It sounds obvious but many people forget to check when their passport expires before they travel. And your passport doesn’t just have to be in date for you to be able to head off on your holiday – often you need to have a certain number of months left on your passport in order for it to be valid. This is typically three months or six months, but it varies by country, so check carefully.
Remember it can take several weeks to get a new passport, and if you need one urgently, it can cost you as much as £128 (one-day premium service) as opposed to the usual £72.50. So the sooner you check, the better.
If your passport does not meet the right requirements, the airline won’t allow you to board.
Similarly, be sure to apply for a visa or other entry requirement in time if the country you’re visiting requires one – such as for India, Russia or the USA. If you don’t get your visa in time, you’ll be prevented from checking in at the airport and leaving the UK in the first place. Get some more handy advice in our article ‘Avoid a visa rip-off’.
Booking travel extras, such as airport parking, car hire and your travel money, in advance can save you a lot of stress as well as a lot of money. The same applies to pre-booking additional baggage on your flight if you’re likely to go over your allowance.
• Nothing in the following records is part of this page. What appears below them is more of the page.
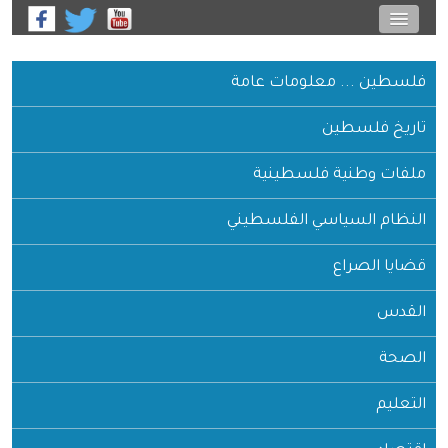
فلسطين ... معلومات عامة
تاريخ فلسطين
ملفات وطنية فلسطينية
النظام السياسي الفلسطيني
قضايا الصراع
القدس
الصحة
التعليم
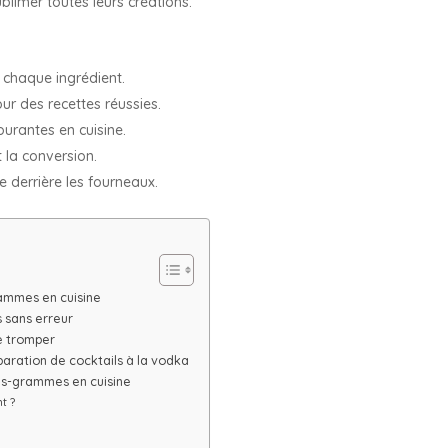
blimer toutes leurs créations.
 chaque ingrédient.
ur des recettes réussies.
ourantes en cuisine.
t la conversion.
e derrière les fourneaux.
grammes en cuisine
 sans erreur
se tromper
paration de cocktails à la vodka
res-grammes en cuisine
t ?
We’ve all been there – you return from holiday only to find that your mobile phone bill has sky-rocketed while you were away. Using your mobile abroad can be expensive, particularly if you’re using data. But even only using your phone for texts and to receive and make calls will be more expensive than when you’re at home.
To ensure you don’t get caught out by these charges, it’s worth checking whether your mobile operator offers a bolt-on deal which will lower the cost of using your mobile overseas.
It also pays to turn off data roaming on your phone, otherwise you could be incurring charges without even realising it.
Planning a holiday can sometimes be a stressful affair and you might be tempted to skip some of the research to save time. But this can result in you choosing accommodation that’s miles away from the places you want to visit or turning up to an historic site or museum only to find it’s shut.
Equally, you might aim to see far more than is realistically possible in the time you have at your chosen destination. So rather than end up disappointed, take the time to research where you want to stay, what there is to do and when certain sights are open, and work out a realistic itinerary – not forgetting that you’ll probably want some time to relax too!
It’s also worth noting down your destination/hotel in the local language – especially when you’re in countries with a non-European language (such as Mandarin, Arabic and Japanese) – so that you’ll be able to show it to a taxi driver and always get back to your accommodation safely.
When you hire a car, the price will usually include basic insurance. But the excess that comes with this insurance is often expensive, ranging between £750 and £2,000. To reduce this excess, you’ll be asked if you want to take out excess waiver insurance – but this can cost as much as £20 a day.
A far cheaper option is to plan ahead and purchase a standalone excess insurance policy from a specialist such as iCarhireinsurance. Here, you can pick up a policy from just £3.99 a day, making it significantly cheaper. However, be aware, if you make a claim, you will have to pay the excess to the car hire firm first before reclaiming your money from the policy provider.
Foreign currency can be confusing, particularly when it has lots of zeros on the end. Getting to grips with the money you’re using and knowing the current exchange rate will ensure you know exactly what you’re spending and that you don’t get short changed.
Also be aware that if you’re planning to use a credit card or debit card abroad, many will charge you for spending overseas and making cash withdrawals. So apply for one that won’t charge you, such as the Halifax Clarity credit card – though you should still avoid using a credit card for cash withdrawals as you’ll be charged interest from the day of the withdrawal.
Alternatively, consider a prepaid card, such as those on offer from FairFX, CaxtonFX and Travelex, which often allow you to side-step fees for using them abroad. You’ll need to top your card up with cash in advance and you can compare your options on our prepaid card channel.